KU Leuven student dies after initiation rite goes wrong – minister calls crisis meeting

Saturday, 08 December 2018 10:59
Leuven University library Leuven University library © Wentao Jiang/Wikimedia
Flemish education minister Hilde Crevits has demanded a meeting with the region’s five universities and their student clubs, after a 20-year-old student died as a result of an initiation rite.
The youth, who has not been named, was taking part in a ceremony to join the exclusive student club Reuzegom. Student clubs at Belgian universities are somewhat the equivalent of US fraternities: they are not interest-related like chess or drama clubs, but more social gatherings.

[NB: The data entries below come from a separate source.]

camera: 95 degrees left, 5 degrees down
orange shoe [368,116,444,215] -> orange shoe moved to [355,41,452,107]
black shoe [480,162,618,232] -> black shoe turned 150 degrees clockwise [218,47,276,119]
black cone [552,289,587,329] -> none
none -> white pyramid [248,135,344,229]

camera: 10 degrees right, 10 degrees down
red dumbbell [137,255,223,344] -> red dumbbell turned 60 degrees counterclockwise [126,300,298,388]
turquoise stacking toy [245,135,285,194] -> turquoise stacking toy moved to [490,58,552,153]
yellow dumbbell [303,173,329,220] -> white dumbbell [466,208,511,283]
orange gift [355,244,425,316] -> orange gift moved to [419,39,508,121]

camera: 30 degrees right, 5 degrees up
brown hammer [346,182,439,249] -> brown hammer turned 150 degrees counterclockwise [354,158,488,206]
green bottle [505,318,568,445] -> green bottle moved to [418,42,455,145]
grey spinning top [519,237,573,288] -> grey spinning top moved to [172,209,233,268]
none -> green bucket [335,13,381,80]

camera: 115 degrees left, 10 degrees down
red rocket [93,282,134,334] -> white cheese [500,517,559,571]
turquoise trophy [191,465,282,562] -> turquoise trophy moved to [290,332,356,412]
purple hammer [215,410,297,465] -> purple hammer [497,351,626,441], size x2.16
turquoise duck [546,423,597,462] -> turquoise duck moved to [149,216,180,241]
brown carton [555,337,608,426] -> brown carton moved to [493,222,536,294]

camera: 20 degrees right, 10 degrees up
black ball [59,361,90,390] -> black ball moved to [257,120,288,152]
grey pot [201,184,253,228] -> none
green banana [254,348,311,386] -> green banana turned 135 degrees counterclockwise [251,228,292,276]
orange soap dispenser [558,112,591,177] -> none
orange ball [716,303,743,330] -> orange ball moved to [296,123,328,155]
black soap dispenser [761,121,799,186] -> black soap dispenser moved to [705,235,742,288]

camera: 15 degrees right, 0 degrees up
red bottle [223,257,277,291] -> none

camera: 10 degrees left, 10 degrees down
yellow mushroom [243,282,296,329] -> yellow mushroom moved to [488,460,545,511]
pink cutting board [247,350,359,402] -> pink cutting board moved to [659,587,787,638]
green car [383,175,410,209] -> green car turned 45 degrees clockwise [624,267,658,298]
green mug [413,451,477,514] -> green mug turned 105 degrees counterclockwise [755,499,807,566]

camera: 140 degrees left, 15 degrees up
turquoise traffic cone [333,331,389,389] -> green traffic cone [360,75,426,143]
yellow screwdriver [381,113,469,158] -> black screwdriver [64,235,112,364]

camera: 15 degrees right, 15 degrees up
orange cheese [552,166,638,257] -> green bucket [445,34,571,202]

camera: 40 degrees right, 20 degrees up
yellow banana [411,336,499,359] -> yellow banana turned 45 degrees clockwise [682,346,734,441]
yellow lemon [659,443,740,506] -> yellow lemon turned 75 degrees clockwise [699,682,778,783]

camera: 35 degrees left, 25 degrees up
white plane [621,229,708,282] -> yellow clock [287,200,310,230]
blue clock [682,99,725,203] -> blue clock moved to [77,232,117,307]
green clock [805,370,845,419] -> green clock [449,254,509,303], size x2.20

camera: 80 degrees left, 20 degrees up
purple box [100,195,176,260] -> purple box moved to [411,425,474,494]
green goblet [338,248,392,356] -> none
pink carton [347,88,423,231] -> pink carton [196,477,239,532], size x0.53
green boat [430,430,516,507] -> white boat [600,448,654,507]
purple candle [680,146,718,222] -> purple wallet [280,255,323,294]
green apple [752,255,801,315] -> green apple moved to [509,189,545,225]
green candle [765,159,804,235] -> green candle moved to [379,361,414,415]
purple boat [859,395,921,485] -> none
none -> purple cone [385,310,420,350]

Reuzegom is known as being more of an elite club with a tendency to excess, and with a tough test for entry. The ceremony this week took place in the town of Vorselaar in Antwerp province.

The youth who died was made to drink fish oil, which according to doctors caused a swelling in his brain caused by the sudden intake of a strong salt solution. He was taken to Antwerp university hospital already in a coma, and never regained consciousness. Two other students were treated at the same time, but their condition is not serious.

The university said it was “shocked” by the news. Rector Luc Sels called on all student clubs to sign a charter on the limits of their behaviour during what they refer to as “baptisms” of new members, which usually involve some activity which is disgusting or humiliating. The charter has, however, been in existence since 2003, and about 15 clubs still refuse to sign.

Crevits, meanwhile, intends to call in representatives of the clubs and the universities, and the threat of withdrawing financing from any club that continues to refuse to sign the charter has been floated.

Those involved in the Vorselaar incident, however, may have more than the minister to answer to. An autopsy is to be carried out on the dead student, to determine the exact cause of death. If necessary, charges could be brought against the organisers of the baptism.